Running the above code creates a PyTorch estimator object with the specified training recipe and then trains the model using the fit() method. The new training_recipe parameter enables you to specify the recipe you want to use.

To learn more about running Amazon Nova recipe on SageMaker training job, refer to this documentation.

Troubleshooting

During training, if GPU memory usage approaches its limit, attempting to save sharded checkpoints to an S3 storage may result in a core dump. To address this issue, you may choose to:

Reduce the overall memory consumption of the model training:
- Increase the number of compute nodes for the training process
- Decrease the batch size
- Increase the sharding degrees
Use FSx as the shared file system

By taking one of the above approaches, you can alleviate the memory pressure and prevent a core dump from occurring during checkpoint saving.

Testing

Follow the instructions on the “Installing” section then use the following command to install the dependencies for testing:

pip install pytest
pip install pytest-cov

Unit Tests

To run the unit tests, navigate to the root directory and use the command python -m pytest plus any desired flags.
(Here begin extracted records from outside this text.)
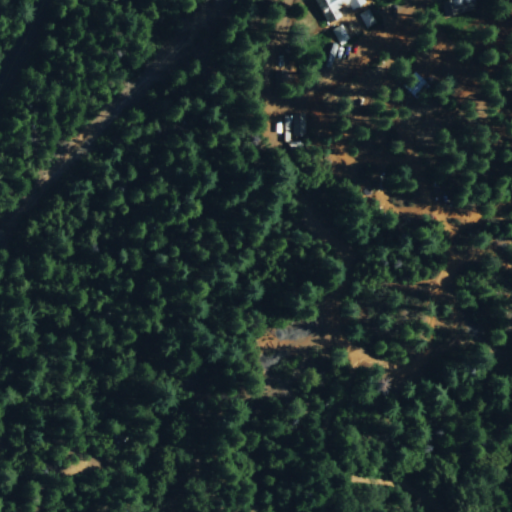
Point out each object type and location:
building: (330, 7)
building: (335, 33)
road: (22, 45)
road: (326, 76)
road: (10, 249)
road: (345, 262)
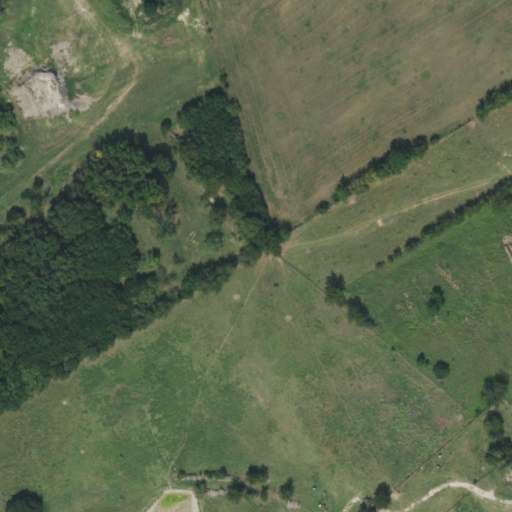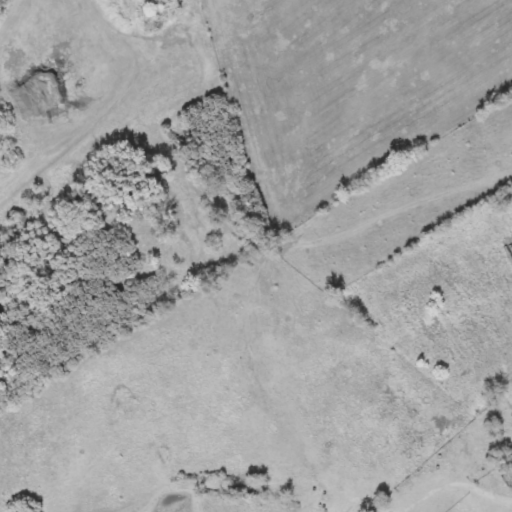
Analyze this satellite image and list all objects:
road: (423, 497)
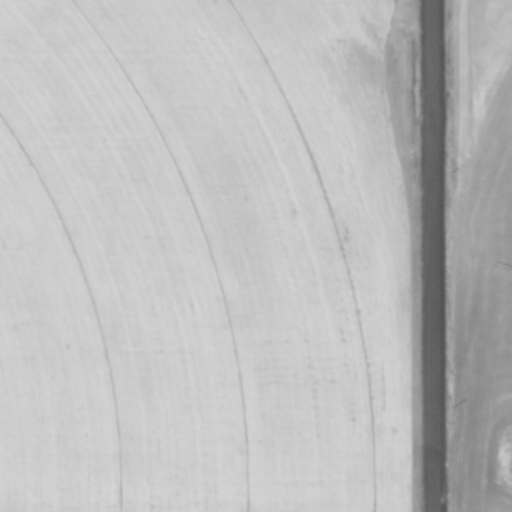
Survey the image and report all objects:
road: (429, 255)
crop: (176, 272)
crop: (482, 391)
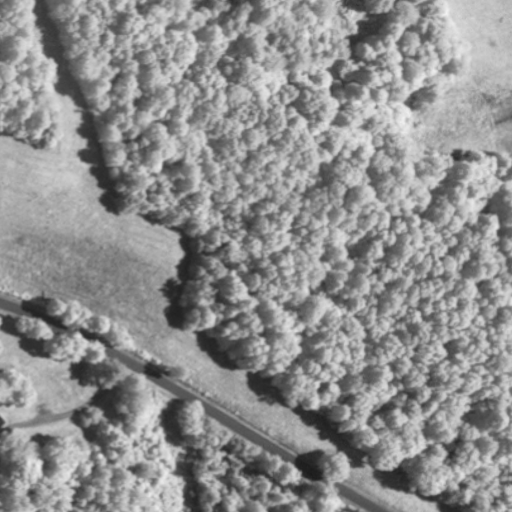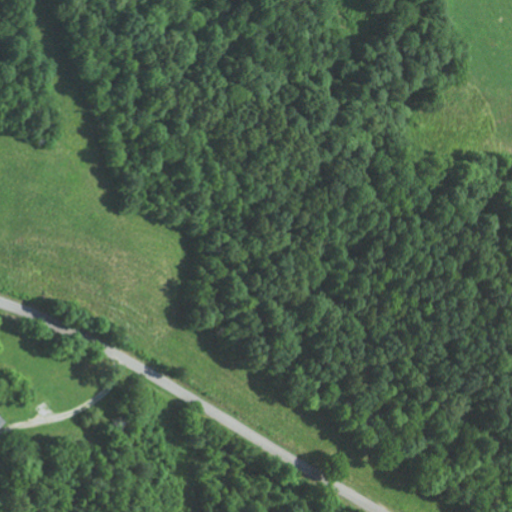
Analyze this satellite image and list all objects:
road: (193, 402)
building: (1, 421)
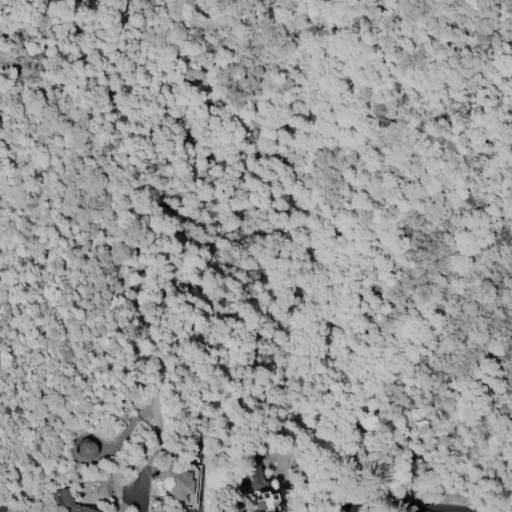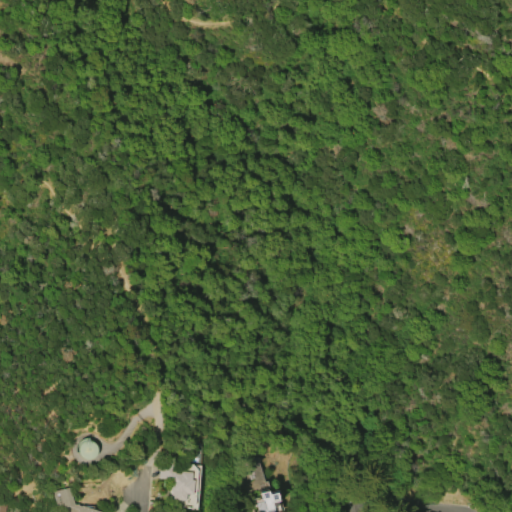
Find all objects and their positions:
road: (444, 41)
road: (111, 96)
road: (142, 326)
road: (126, 428)
road: (83, 436)
road: (154, 439)
storage tank: (86, 449)
building: (86, 449)
building: (86, 449)
building: (177, 480)
building: (175, 481)
building: (59, 499)
building: (268, 499)
building: (67, 501)
building: (271, 501)
building: (3, 506)
building: (2, 507)
building: (82, 509)
road: (273, 510)
building: (172, 511)
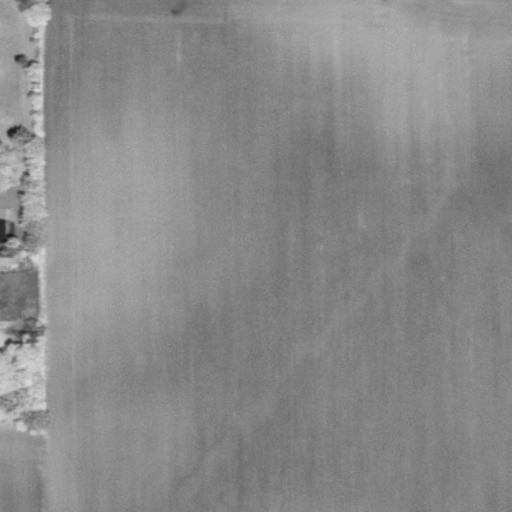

The pyproject.toml file defines additional options that are always appended to the pytest command:

[tool.pytest.ini_options]
...
addopts = [
    "--cache-clear",
    "--quiet",
    "--durations=0",
    "--cov=launcher/",
    # uncomment this line to see a detailed HTML test coverage report instead of the usual summary table output to stdout.
    # "--cov-report=html",
    "tests/",
]

For the golden tests including the launch JSON ones, the golden outputs can be updated by running GOLDEN_TEST_WRITE=1 python -m pytest.

Contributing

We use pre-commit to unify our coding format, steps to setup are as follows:

Install pre-commit which helps us run formatters before commit using pip install pre-commit
Setup hooks from our pre-commit hook configs in .pre-commit-config.yaml using pre-commit install

When you commit, pre-commit hooks will be applied. If for some reason you need to skip the check, you can run git commit ... --no-verify but make sure to include the reason to skip pre-commit in the commit message.

Security

See CONTRIBUTING for more information.

License

This project is licensed under the Apache-2.0 License.